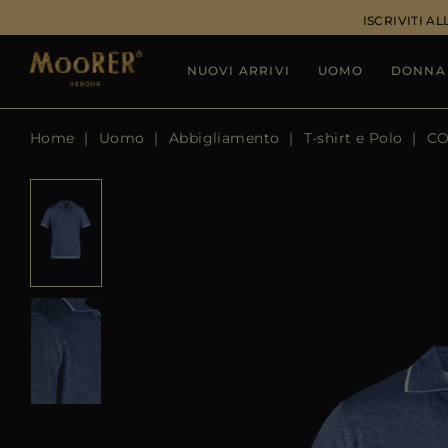
ISCRIVITI 
NUOVI ARRIVI
UOMO
DONNA
Home
Uomo
Abbigliamento
T-shirt e Polo
CO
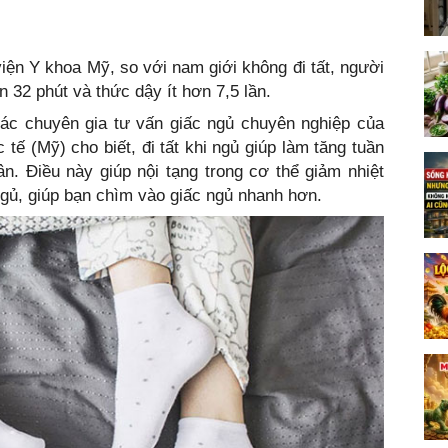
:
iện Y khoa Mỹ, so với nam giới không đi tất, người
n 32 phút và thức dậy ít hơn 7,5 lần.
các chuyên gia tư vấn giấc ngủ chuyên nghiệp của
tế (Mỹ) cho biết, đi tất khi ngủ giúp làm tăng tuần
. Điều này giúp nội tạng trong cơ thể giảm nhiệt
ngủ, giúp bạn chìm vào giấc ngủ nhanh hơn.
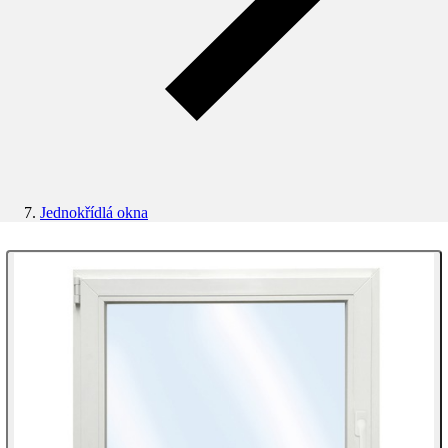
Jednokřídlá okna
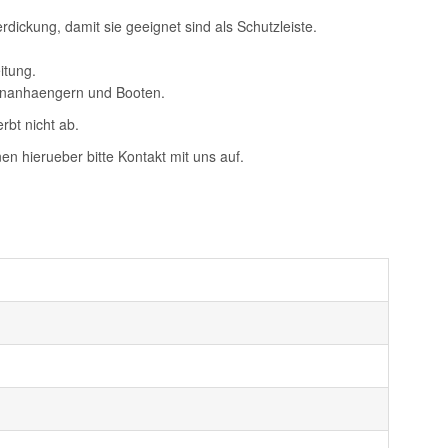
dickung, damit sie geeignet sind als Schutzleiste.
itung.
ohnanhaengern und Booten.
rbt nicht ab.
n hierueber bitte Kontakt mit uns auf.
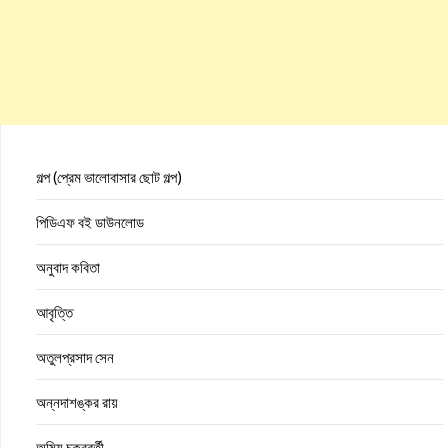
গল্প (প্রেম ভালোবাসার ছোট গল্প)
পিডিএফ বই ডাউনলোড
অনুবাদ কবিতা
আবৃত্তি
অতুলপ্রসাদ সেন
অন্নদাশঙ্কর রায়
অমিয় চক্রবর্তী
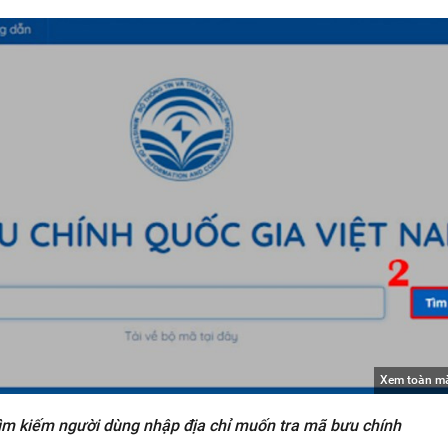
Xem toàn m
tìm kiếm người dùng nhập địa chỉ muốn tra mã bưu chính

■ ■ ■ ■ ■ ■ ■

__Task directions__.
Can you give the part of the entries that opens with the line containing "গল্প (প্রেম ভালোবাসার ছোট গল্প)" and closes at the end of the entries again, with "আবৃত্তি" switched to "কবিতা আবৃত্তি", everything else unchanged and the pictures left out?

__Exercise result__.
গল্প (প্রেম ভালোবাসার ছোট গল্প)
পিডিএফ বই ডাউনলোড
অনুবাদ কবিতা
কবিতা আবৃত্তি
অতুলপ্রসাদ সেন
অন্নদাশঙ্কর রায়
অমিয় চক্রবর্তী
Xem toàn m
tìm kiếm người dùng nhập địa chỉ muốn tra mã bưu chính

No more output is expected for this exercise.